• **What the exercise asks**
Reproduce the section of the listing that begins at the line containing "parameter delaytime=5;" and finishes at the line containing "UAV flight controller,456e6769-6e65-4657-9269-6e6720323032,1*%". Include both end lines and nothing beyond them.

• **Input for this task**
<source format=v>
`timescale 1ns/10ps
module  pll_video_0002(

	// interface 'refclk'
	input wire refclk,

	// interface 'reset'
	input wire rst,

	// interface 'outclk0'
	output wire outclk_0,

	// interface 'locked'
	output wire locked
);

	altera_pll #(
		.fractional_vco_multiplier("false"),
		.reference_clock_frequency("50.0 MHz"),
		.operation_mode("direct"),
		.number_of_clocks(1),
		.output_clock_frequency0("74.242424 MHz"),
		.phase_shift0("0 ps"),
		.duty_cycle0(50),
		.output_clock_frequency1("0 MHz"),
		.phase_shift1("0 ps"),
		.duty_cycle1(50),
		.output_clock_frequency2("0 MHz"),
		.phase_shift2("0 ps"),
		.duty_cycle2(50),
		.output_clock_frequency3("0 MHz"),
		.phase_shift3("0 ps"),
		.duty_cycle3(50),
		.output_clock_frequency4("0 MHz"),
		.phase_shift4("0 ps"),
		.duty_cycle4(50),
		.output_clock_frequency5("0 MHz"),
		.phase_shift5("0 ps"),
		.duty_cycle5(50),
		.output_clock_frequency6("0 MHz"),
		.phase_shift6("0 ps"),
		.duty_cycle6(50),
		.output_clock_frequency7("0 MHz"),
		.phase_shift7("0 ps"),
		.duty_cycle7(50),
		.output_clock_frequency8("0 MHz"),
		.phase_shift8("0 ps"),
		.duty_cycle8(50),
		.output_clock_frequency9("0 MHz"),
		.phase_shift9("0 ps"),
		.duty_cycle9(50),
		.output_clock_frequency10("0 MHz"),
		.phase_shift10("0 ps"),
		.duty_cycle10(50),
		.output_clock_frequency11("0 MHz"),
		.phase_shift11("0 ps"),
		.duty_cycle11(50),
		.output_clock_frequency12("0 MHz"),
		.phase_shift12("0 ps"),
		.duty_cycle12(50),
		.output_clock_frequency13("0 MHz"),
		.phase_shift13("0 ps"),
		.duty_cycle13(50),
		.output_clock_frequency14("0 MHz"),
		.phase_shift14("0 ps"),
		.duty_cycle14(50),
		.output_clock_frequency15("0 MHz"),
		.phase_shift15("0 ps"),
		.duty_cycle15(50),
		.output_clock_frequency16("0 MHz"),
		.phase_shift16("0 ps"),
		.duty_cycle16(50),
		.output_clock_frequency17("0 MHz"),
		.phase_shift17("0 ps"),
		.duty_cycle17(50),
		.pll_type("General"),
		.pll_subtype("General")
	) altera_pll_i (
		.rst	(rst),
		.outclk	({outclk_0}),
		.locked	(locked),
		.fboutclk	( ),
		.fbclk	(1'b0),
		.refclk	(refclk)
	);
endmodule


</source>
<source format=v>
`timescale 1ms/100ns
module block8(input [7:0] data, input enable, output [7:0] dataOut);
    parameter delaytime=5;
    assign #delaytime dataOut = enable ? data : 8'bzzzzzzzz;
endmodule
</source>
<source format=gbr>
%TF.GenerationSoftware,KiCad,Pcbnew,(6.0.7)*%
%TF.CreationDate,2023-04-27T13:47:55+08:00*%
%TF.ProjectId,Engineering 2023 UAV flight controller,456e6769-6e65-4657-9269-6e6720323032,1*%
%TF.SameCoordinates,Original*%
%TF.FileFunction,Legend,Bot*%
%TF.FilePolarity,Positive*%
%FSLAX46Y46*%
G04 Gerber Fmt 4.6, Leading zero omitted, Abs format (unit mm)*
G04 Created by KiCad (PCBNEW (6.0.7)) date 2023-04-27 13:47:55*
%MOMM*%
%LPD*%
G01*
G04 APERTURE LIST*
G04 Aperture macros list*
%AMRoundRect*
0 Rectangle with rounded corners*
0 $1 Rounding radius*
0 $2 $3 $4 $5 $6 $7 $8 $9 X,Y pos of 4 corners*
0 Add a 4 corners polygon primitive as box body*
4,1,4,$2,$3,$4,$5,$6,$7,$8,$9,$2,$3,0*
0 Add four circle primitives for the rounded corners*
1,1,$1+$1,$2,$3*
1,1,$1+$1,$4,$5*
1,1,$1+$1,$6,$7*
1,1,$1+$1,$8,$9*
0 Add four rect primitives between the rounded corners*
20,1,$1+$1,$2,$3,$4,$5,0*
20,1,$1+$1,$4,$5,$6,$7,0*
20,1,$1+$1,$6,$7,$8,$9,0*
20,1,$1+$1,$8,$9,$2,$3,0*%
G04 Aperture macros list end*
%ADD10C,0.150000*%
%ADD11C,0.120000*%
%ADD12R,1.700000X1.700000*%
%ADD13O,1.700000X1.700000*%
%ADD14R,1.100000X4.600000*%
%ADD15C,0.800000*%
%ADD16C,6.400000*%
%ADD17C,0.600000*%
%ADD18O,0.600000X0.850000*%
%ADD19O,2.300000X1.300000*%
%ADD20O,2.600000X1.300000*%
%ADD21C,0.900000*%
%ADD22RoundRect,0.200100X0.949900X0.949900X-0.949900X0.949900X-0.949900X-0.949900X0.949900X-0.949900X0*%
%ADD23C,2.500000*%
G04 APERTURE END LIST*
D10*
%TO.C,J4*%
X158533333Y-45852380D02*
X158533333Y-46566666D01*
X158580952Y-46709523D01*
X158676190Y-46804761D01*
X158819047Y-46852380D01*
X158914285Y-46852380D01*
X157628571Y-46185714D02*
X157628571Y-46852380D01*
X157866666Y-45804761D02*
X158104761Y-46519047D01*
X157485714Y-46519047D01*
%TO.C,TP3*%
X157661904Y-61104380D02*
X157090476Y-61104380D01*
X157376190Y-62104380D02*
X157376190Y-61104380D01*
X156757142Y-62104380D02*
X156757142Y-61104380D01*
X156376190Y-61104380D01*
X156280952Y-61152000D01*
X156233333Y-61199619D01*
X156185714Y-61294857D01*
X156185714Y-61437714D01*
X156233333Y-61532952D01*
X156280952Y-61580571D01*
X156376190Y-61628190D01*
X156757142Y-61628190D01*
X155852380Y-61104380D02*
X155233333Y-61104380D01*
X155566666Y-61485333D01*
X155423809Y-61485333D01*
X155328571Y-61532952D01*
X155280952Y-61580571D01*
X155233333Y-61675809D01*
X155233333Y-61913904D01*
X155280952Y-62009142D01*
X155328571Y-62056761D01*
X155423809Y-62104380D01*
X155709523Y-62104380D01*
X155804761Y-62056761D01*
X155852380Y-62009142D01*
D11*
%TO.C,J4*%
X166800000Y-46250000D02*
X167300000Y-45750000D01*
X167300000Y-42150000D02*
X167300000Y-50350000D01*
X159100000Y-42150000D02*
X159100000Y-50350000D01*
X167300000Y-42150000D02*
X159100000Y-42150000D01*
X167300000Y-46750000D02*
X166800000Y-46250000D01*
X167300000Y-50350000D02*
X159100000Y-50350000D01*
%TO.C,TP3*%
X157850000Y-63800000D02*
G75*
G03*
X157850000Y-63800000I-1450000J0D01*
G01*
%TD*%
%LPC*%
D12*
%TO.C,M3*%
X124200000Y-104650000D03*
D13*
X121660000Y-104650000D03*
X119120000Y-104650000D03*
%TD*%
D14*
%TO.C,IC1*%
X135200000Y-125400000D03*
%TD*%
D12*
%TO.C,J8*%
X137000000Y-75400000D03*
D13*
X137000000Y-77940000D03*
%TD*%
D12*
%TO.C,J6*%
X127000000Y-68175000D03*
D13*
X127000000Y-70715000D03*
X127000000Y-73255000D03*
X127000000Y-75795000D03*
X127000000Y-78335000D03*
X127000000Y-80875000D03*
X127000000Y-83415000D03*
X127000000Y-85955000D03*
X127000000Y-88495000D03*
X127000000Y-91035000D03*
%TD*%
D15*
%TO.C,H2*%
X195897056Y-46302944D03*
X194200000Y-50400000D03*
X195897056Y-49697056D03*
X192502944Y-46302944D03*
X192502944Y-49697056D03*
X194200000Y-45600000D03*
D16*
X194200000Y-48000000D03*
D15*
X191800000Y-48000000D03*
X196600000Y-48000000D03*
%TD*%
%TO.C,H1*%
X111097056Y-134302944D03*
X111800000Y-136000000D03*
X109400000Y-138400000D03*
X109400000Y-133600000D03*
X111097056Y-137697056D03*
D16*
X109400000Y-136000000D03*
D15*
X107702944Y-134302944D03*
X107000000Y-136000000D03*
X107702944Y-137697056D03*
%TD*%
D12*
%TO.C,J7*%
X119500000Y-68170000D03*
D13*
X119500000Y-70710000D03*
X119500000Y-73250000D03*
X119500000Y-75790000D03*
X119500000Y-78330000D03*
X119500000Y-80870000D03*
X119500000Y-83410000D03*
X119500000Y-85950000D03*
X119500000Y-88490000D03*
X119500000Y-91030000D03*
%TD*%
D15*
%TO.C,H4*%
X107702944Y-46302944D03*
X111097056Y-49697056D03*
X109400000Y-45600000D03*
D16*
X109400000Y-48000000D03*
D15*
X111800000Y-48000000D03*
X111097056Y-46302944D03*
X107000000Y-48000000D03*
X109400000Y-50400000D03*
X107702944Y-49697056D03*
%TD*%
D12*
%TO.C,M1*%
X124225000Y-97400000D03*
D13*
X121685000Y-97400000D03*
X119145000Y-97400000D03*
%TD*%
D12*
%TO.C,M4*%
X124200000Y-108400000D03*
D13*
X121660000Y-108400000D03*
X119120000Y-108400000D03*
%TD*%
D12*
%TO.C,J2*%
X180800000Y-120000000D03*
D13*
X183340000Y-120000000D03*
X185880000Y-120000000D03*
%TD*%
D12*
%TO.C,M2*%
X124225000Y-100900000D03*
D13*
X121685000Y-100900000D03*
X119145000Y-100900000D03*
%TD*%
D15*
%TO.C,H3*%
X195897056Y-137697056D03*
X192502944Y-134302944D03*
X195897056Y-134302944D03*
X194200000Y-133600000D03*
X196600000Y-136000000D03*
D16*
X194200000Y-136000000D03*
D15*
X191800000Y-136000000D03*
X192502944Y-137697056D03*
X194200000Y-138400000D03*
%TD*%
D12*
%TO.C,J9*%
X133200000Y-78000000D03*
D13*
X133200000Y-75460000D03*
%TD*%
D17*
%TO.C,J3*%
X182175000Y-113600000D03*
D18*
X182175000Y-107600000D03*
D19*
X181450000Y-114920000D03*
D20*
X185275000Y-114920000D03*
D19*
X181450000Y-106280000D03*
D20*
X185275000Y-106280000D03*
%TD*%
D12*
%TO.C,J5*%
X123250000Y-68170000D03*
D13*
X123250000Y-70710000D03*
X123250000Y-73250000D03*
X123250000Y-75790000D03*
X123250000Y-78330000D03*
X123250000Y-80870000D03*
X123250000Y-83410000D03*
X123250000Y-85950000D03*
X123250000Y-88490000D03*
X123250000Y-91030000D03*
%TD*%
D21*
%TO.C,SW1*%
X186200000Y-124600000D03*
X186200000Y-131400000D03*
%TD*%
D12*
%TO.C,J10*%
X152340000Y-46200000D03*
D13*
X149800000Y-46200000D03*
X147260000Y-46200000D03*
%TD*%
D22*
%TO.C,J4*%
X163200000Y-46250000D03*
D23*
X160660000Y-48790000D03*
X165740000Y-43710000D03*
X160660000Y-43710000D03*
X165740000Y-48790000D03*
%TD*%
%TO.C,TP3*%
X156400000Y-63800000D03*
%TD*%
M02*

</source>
--
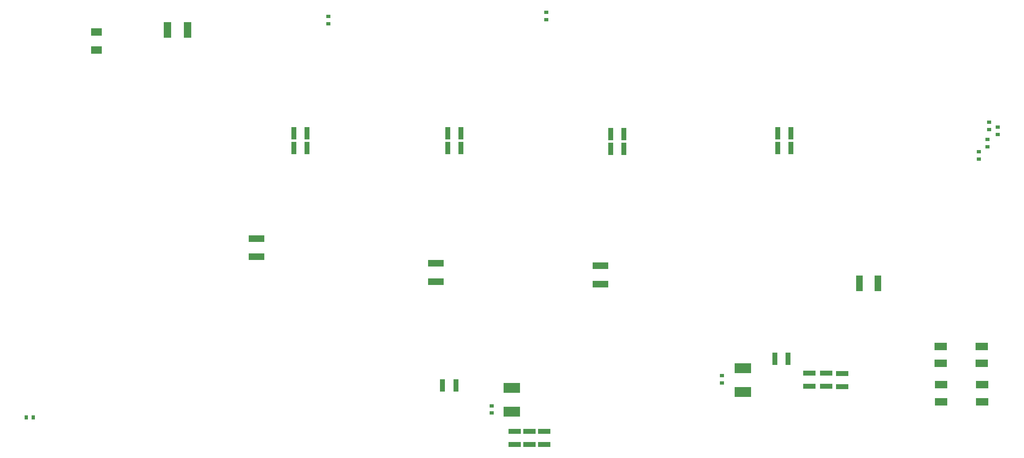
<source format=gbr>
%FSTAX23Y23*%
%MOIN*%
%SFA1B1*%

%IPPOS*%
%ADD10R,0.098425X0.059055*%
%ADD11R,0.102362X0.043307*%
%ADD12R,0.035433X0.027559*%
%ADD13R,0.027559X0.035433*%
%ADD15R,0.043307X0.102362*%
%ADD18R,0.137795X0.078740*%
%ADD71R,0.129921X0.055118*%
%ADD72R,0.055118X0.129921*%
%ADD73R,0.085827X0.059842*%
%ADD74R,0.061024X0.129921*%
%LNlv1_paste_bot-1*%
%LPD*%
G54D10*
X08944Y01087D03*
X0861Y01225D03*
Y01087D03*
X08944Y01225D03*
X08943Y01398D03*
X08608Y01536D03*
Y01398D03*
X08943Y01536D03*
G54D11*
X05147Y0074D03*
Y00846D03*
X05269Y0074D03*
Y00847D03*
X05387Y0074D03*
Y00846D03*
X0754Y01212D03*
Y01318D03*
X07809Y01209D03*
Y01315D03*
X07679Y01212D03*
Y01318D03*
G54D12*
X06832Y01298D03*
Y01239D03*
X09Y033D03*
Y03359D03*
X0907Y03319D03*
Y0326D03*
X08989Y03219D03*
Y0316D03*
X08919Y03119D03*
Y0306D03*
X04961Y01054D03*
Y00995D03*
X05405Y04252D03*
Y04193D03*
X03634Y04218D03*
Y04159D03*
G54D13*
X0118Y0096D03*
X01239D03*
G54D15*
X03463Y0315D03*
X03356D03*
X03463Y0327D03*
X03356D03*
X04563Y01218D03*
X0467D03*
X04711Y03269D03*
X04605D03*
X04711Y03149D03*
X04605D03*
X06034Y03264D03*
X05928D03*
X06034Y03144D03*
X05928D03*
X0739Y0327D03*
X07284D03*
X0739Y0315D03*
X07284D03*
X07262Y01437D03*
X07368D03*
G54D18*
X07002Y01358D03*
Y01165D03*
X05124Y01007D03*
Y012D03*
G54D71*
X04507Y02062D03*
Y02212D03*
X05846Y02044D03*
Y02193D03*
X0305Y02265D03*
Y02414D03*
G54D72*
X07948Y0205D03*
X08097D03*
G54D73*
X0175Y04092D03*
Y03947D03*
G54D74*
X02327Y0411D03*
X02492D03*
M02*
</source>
...
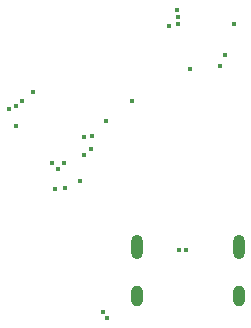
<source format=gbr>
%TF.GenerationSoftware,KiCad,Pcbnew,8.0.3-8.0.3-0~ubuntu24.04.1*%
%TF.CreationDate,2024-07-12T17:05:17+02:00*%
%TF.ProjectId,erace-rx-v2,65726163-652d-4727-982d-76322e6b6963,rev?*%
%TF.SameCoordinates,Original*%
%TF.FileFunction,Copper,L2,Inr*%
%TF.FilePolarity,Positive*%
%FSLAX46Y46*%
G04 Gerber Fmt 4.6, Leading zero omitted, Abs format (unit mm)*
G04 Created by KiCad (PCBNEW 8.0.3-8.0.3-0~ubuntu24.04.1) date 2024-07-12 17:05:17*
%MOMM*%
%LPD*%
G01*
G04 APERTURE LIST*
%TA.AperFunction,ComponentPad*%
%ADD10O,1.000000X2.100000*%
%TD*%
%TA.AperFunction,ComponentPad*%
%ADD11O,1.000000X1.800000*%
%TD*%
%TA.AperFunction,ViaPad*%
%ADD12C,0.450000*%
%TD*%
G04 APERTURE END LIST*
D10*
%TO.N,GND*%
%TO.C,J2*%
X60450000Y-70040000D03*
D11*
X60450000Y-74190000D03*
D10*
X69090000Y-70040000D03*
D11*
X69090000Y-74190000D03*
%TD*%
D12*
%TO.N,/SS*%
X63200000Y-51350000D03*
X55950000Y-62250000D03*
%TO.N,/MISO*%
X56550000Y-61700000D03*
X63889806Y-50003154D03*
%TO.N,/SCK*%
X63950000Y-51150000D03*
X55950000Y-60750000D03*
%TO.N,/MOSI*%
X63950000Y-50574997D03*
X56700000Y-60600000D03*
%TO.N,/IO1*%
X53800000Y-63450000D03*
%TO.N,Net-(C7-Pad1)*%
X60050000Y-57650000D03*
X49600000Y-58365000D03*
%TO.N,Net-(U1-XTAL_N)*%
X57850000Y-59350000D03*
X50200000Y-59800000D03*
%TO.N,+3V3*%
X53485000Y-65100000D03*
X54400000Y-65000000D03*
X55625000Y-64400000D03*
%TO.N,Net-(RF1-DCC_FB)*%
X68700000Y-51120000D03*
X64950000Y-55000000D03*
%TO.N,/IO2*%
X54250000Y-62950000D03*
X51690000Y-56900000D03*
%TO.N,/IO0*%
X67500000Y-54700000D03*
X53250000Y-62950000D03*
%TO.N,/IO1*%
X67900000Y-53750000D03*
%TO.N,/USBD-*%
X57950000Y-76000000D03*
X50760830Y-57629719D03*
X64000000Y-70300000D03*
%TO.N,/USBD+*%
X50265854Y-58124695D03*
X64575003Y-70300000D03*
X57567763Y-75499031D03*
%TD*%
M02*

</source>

• **Exercise solution**
    parameter delaytime=5;
    assign #delaytime dataOut = enable ? data : 8'bzzzzzzzz;
endmodule
</source>
<source format=gbr>
%TF.GenerationSoftware,KiCad,Pcbnew,(6.0.7)*%
%TF.CreationDate,2023-04-27T13:47:55+08:00*%
%TF.ProjectId,Engineering 2023 UAV flight controller,456e6769-6e65-4657-9269-6e6720323032,1*%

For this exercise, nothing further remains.